* **Exercise instructions**
Reproduce what is written in the records below exactly, and leave out the images.

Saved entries

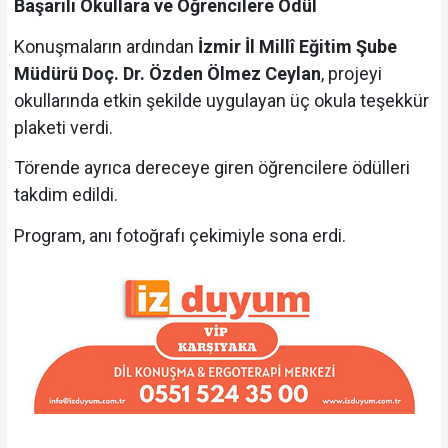
Başarılı Okullara ve Öğrencilere Ödül
Konuşmaların ardından
İzmir İl Millî Eğitim Şube
Müdürü Doç. Dr. Özden Ölmez Ceylan
, projeyi
okullarında etkin şekilde uygulayan üç okula teşekkür
plaketi verdi.
Törende ayrıca dereceye giren öğrencilere ödülleri
takdim edildi.
Program, anı fotoğrafı çekimiyle sona erdi.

* **Result**
Başarılı Okullara ve Öğrencilere Ödül
Konuşmaların ardından
İzmir İl Millî Eğitim Şube
Müdürü Doç. Dr. Özden Ölmez Ceylan
, projeyi
okullarında etkin şekilde uygulayan üç okula teşekkür
plaketi verdi.
Törende ayrıca dereceye giren öğrencilere ödülleri
takdim edildi.
Program, anı fotoğrafı çekimiyle sona erdi.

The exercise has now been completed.